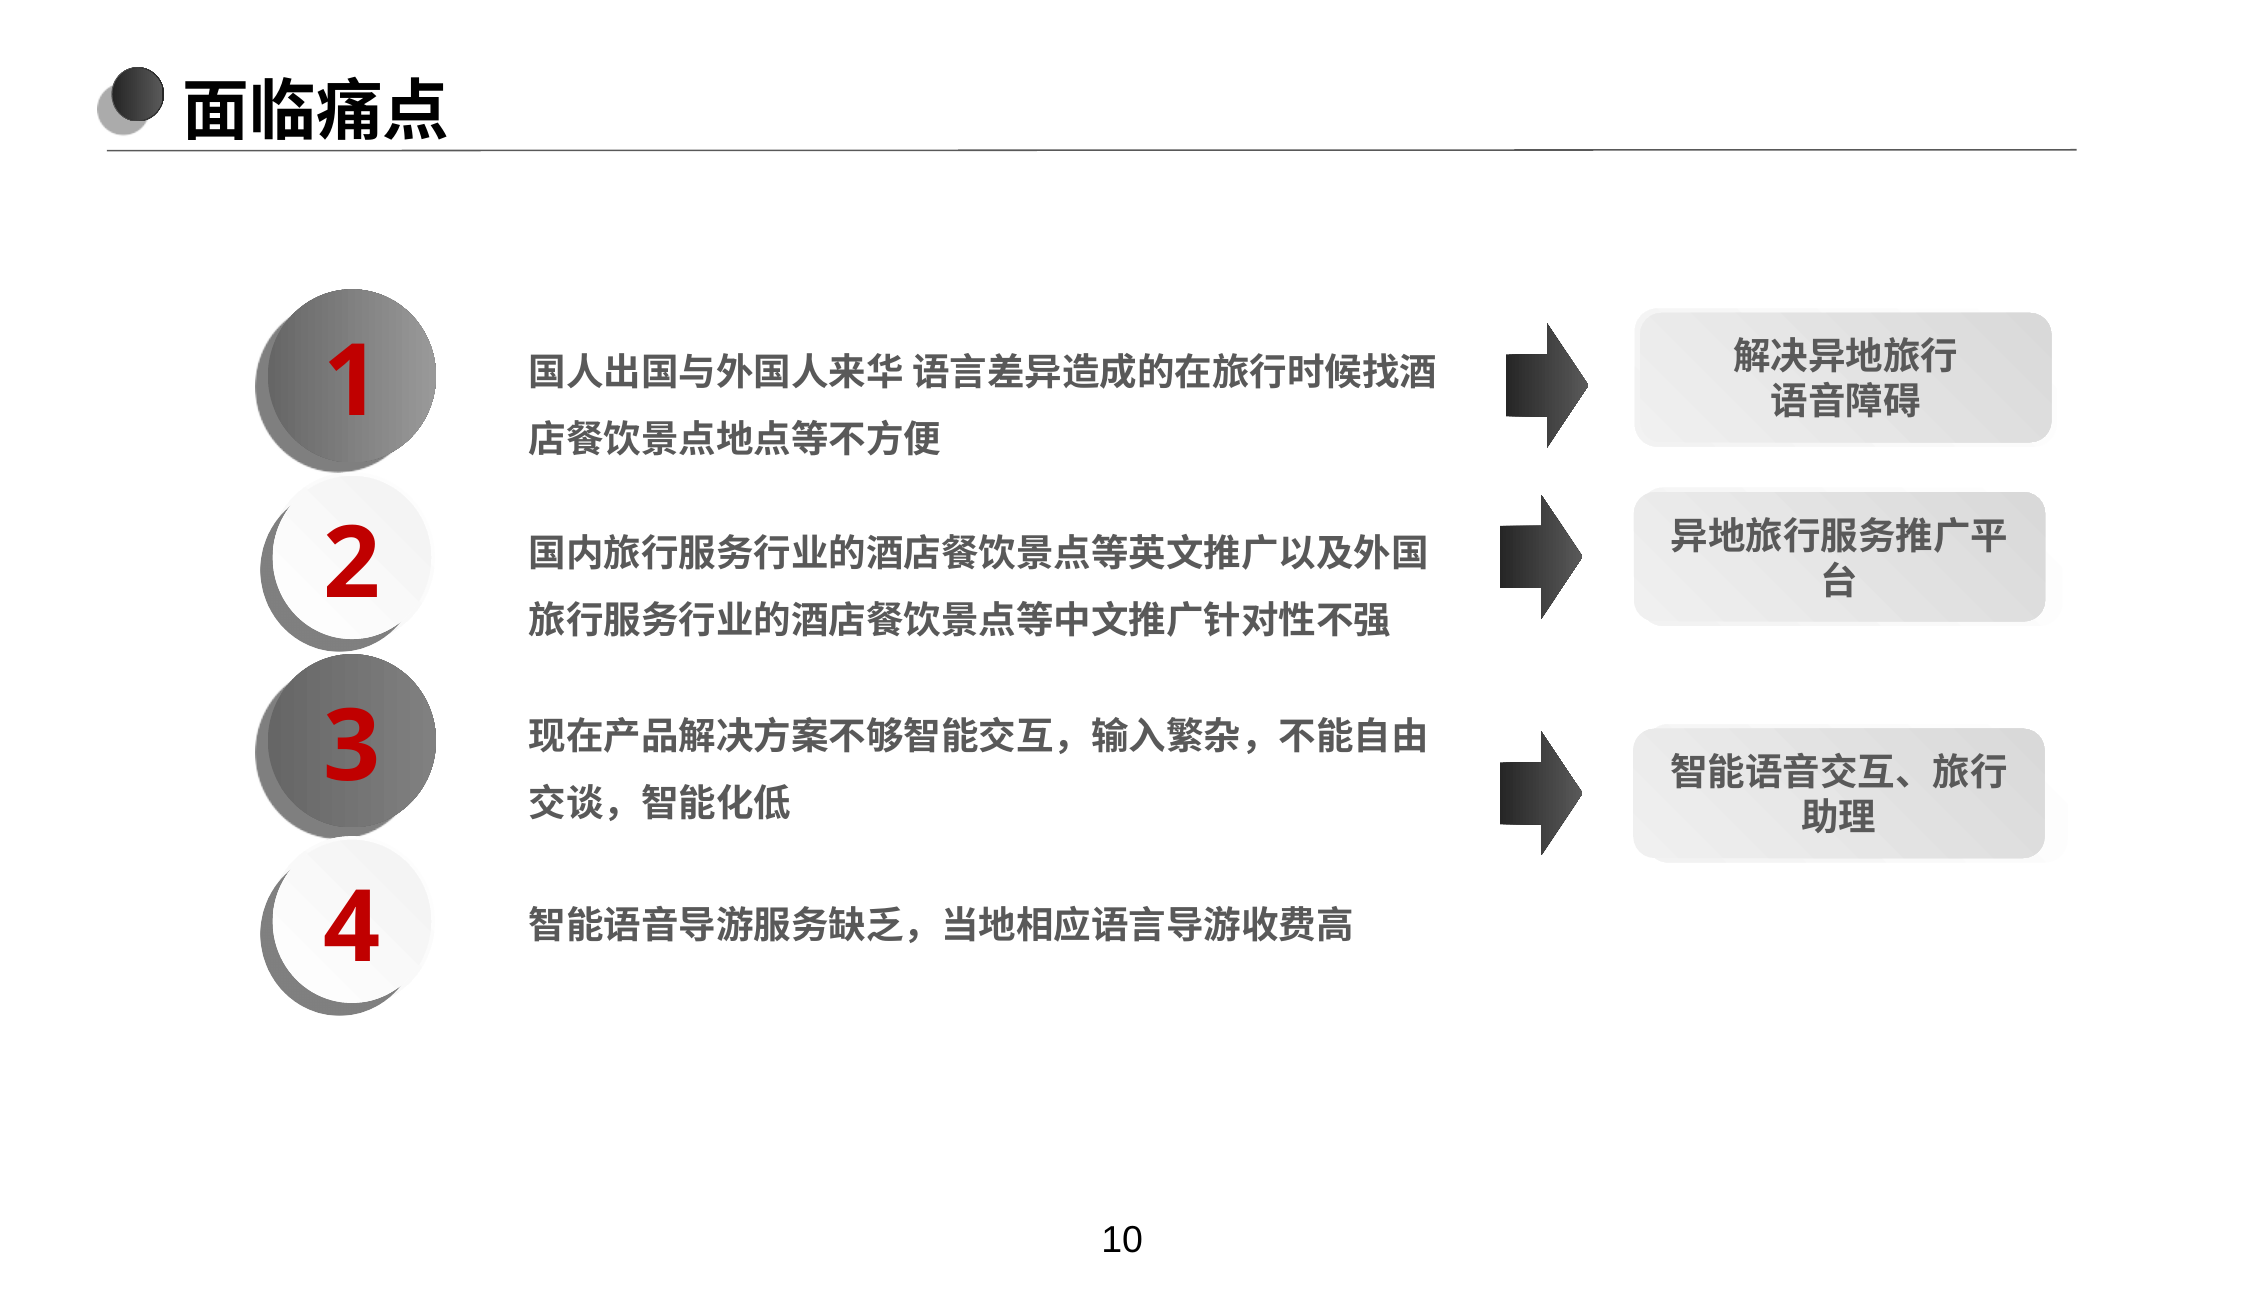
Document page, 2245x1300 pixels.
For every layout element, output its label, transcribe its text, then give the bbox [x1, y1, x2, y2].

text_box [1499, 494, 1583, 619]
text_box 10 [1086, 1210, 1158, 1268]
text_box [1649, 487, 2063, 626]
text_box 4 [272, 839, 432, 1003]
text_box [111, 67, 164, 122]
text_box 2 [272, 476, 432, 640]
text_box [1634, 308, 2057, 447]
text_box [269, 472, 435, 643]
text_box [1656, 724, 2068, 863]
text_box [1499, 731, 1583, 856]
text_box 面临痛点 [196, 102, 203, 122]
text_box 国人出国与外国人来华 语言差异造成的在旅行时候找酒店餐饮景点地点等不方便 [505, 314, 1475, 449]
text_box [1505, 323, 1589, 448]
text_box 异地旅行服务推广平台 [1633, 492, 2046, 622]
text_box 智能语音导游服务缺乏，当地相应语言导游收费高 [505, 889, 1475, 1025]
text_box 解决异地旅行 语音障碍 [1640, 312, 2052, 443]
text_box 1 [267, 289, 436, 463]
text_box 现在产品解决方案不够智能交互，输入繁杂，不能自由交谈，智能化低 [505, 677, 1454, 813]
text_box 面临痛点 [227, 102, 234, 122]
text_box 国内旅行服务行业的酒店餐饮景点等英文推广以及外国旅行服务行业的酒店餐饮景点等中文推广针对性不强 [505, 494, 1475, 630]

-=-=-

→ What is asked
Repeat the data above word for word, leaving out any pictures.

→ Result of this exercise
Document page, 2245x1300 pixels.
For every layout element, output its label, transcribe its text, then give the bbox [x1, y1, x2, y2].

text_box [1499, 494, 1583, 619]
text_box 10 [1086, 1210, 1158, 1268]
text_box [1649, 487, 2063, 626]
text_box 4 [272, 839, 432, 1003]
text_box [111, 67, 164, 122]
text_box 2 [272, 476, 432, 640]
text_box [1634, 308, 2057, 447]
text_box [269, 472, 435, 643]
text_box [1656, 724, 2068, 863]
text_box [1499, 731, 1583, 856]
text_box 面临痛点 [196, 102, 203, 122]
text_box 国人出国与外国人来华 语言差异造成的在旅行时候找酒店餐饮景点地点等不方便 [505, 314, 1475, 449]
text_box [1505, 323, 1589, 448]
text_box 异地旅行服务推广平台 [1633, 492, 2046, 622]
text_box 智能语音导游服务缺乏，当地相应语言导游收费高 [505, 889, 1475, 1025]
text_box 解决异地旅行 语音障碍 [1640, 312, 2052, 443]
text_box 1 [267, 289, 436, 463]
text_box 现在产品解决方案不够智能交互，输入繁杂，不能自由交谈，智能化低 [505, 677, 1454, 813]
text_box 面临痛点 [227, 102, 234, 122]
text_box 国内旅行服务行业的酒店餐饮景点等英文推广以及外国旅行服务行业的酒店餐饮景点等中文推广针对性不强 [505, 494, 1475, 630]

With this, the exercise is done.